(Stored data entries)

-.-.-

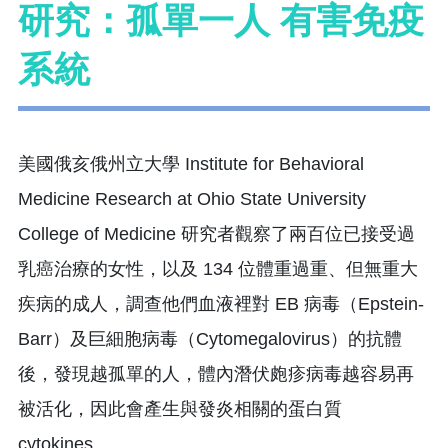
研究：孤單一人 有害免疫
系統
美國俄亥俄州立大學 Institute for Behavioral
Medicine Research at Ohio State University
College of Medicine 研究者觀察了兩百位已接受過
乳癌治療的女性，以及 134 位體重過重、但無重大
疾病的成人，調查他們血液裡對 EB 病毒（Epstein-
Barr）及巨細胞病毒（Cytomegalovirus）的抗體
後，發現越孤單的人，體內潛伏皰疹病毒越容易再
被活化，因此會產生與發炎相關的蛋白質
cytokines。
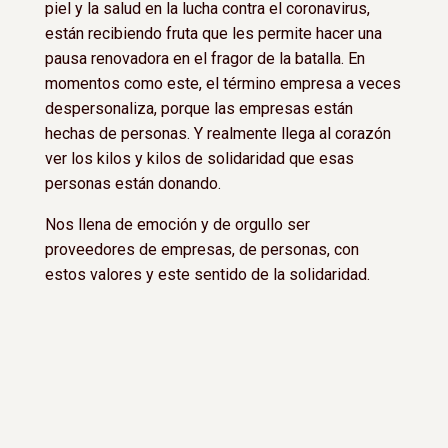
piel y la salud en la lucha contra el coronavirus,
están recibiendo fruta que les permite hacer una
pausa renovadora en el fragor de la batalla. En
momentos como este, el término empresa a veces
despersonaliza, porque las empresas están
hechas de personas. Y realmente llega al corazón
ver los kilos y kilos de solidaridad que esas
personas están donando.
Nos llena de emoción y de orgullo ser
proveedores de empresas, de personas, con
estos valores y este sentido de la solidaridad.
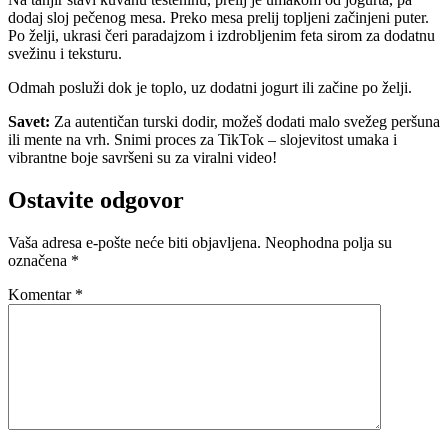
dodaj sloj pečenog mesa. Preko mesa prelij topljeni začinjeni puter.
Po želji, ukrasi čeri paradajzom i izdrobljenim feta sirom za dodatnu
svežinu i teksturu.
Odmah posluži dok je toplo, uz dodatni jogurt ili začine po želji.
Savet
:
Za autentičan turski dodir, možeš dodati malo svežeg peršuna
ili mente na vrh. Snimi proces za TikTok – slojevitost umaka i
vibrantne boje savršeni su za viralni video!
Ostavite odgovor
Vaša adresa e-pošte neće biti objavljena.
Neophodna polja su
označena
*
Komentar
*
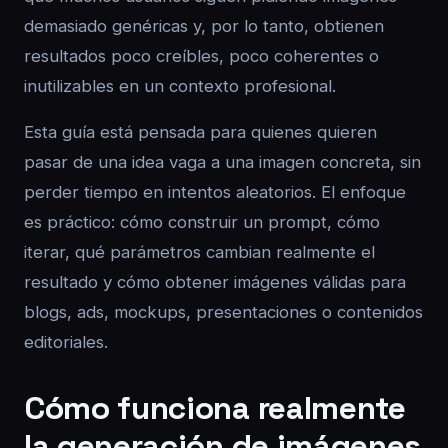
demasiado genéricas y, por lo tanto, obtienen
resultados poco creíbles, poco coherentes o
inutilizables en un contexto profesional.
Esta guía está pensada para quienes quieren
pasar de una idea vaga a una imagen concreta, sin
perder tiempo en intentos aleatorios. El enfoque
es práctico: cómo construir un prompt, cómo
iterar, qué parámetros cambian realmente el
resultado y cómo obtener imágenes válidas para
blogs, ads, mockups, presentaciones o contenidos
editoriales.
Cómo funciona realmente
la generación de imágenes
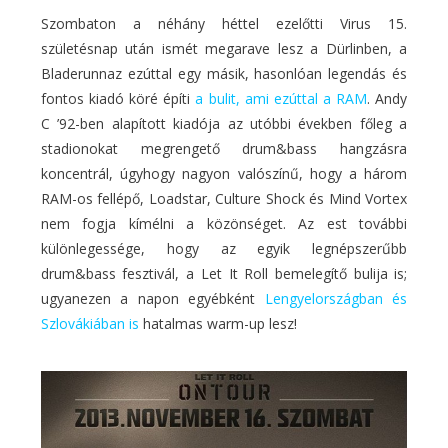
Szombaton a néhány héttel ezelőtti Virus 15.
születésnap után ismét megarave lesz a Dürlinben, a
Bladerunnaz ezúttal egy másik, hasonlóan legendás és
fontos kiadó köré építi
a bulit, ami ezúttal a RAM
. Andy
C ’92-ben alapított kiadója az utóbbi években főleg a
stadionokat megrengető drum&bass hangzásra
koncentrál, úgyhogy nagyon valószínű, hogy a három
RAM-os fellépő, Loadstar, Culture Shock és Mind Vortex
nem fogja kímélni a közönséget. Az est további
különlegessége, hogy az egyik legnépszerűbb
drum&bass fesztivál, a Let It Roll bemelegítő bulija is;
ugyanezen a napon egyébként
Lengyelországban és
Szlovákiában is
hatalmas warm-up lesz!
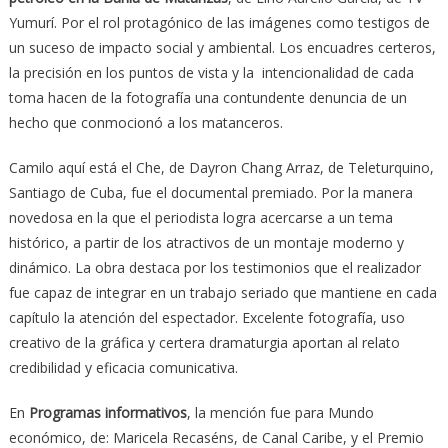
Yumurí. Por el rol protagónico de las imágenes como testigos de
un suceso de impacto social y ambiental. Los encuadres certeros,
la precisión en los puntos de vista y la intencionalidad de cada
toma hacen de la fotografía una contundente denuncia de un
hecho que conmocionó a los matanceros.
Camilo aquí está el Che, de Dayron Chang Arraz, de Teleturquino,
Santiago de Cuba, fue el documental premiado. Por la manera
novedosa en la que el periodista logra acercarse a un tema
histórico, a partir de los atractivos de un montaje moderno y
dinámico. La obra destaca por los testimonios que el realizador
fue capaz de integrar en un trabajo seriado que mantiene en cada
capítulo la atención del espectador. Excelente fotografía, uso
creativo de la gráfica y certera dramaturgia aportan al relato
credibilidad y eficacia comunicativa.
En
Programas informativos
, la mención fue para Mundo
económico, de: Maricela Recaséns, de Canal Caribe, y el Premio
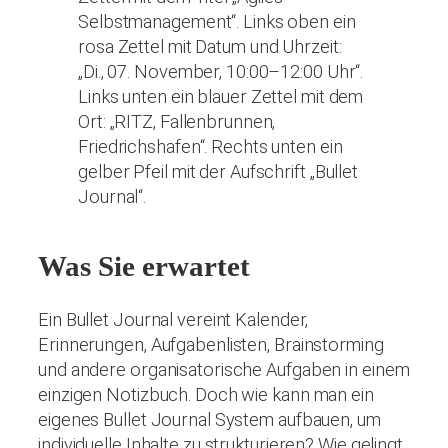
Was Sie erwartet
Ein Bullet Journal vereint Kalender,
Erinnerungen, Aufgabenlisten, Brainstorming
und andere organisatorische Aufgaben in einem
einzigen Notizbuch. Doch wie kann man ein
eigenes Bullet Journal System aufbauen, um
individuelle Inhalte zu strukturieren? Wie gelingt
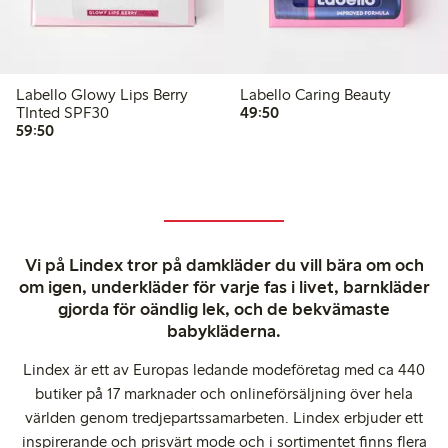
Labello Glowy Lips Berry
Labello Caring Beauty
49,50 kr
TInted SPF30
49:50
59,50 kr
59:50
Vi på Lindex tror på damkläder du vill bära om och
om igen, underkläder för varje fas i livet, barnkläder
gjorda för oändlig lek, och de bekvämaste
babykläderna.
Lindex är ett av Europas ledande modeföretag med ca 440
butiker på 17 marknader och onlineförsäljning över hela
världen genom tredjepartssamarbeten. Lindex erbjuder ett
inspirerande och prisvärt mode och i sortimentet finns flera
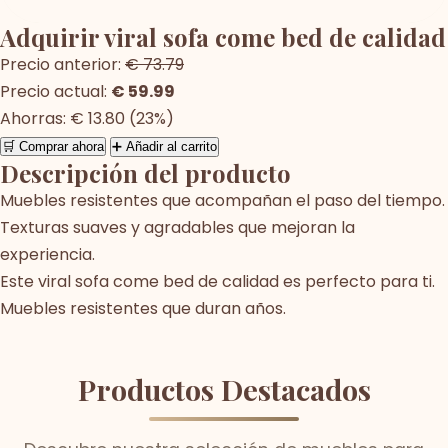
Adquirir viral sofa come bed de calidad
Precio anterior:
€ 73.79
Precio actual:
€ 59.99
Ahorras: € 13.80 (23%)
🛒 Comprar ahora
➕ Añadir al carrito
Descripción del producto
Muebles resistentes que acompañan el paso del tiempo.
Texturas suaves y agradables que mejoran la
experiencia.
Este viral sofa come bed de calidad es perfecto para ti.
Muebles resistentes que duran años.
Productos Destacados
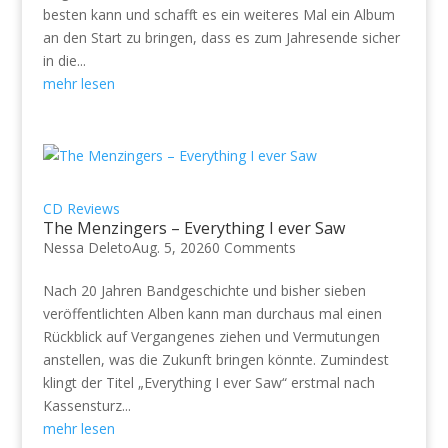
besten kann und schafft es ein weiteres Mal ein Album
an den Start zu bringen, dass es zum Jahresende sicher
in die...
mehr lesen
CD Reviews
The Menzingers – Everything I ever Saw
Nessa Deleto
Aug. 5, 2026
0 Comments
Nach 20 Jahren Bandgeschichte und bisher sieben
veröffentlichten Alben kann man durchaus mal einen
Rückblick auf Vergangenes ziehen und Vermutungen
anstellen, was die Zukunft bringen könnte. Zumindest
klingt der Titel „Everything I ever Saw“ erstmal nach
Kassensturz...
mehr lesen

-.-.-

### Exercise
Beginning at the line above that contains "後，發現越孤單的人，體內潛伏皰疹病毒越容易再" and going on through the line that contains "personas están donando.", please copy every line exactly, leaving the pictures out and adding nothing.

### Task response
後，發現越孤單的人，體內潛伏皰疹病毒越容易再
被活化，因此會產生與發炎相關的蛋白質
cytokines。
piel y la salud en la lucha contra el coronavirus,
están recibiendo fruta que les permite hacer una
pausa renovadora en el fragor de la batalla. En
momentos como este, el término empresa a veces
despersonaliza, porque las empresas están
hechas de personas. Y realmente llega al corazón
ver los kilos y kilos de solidaridad que esas
personas están donando.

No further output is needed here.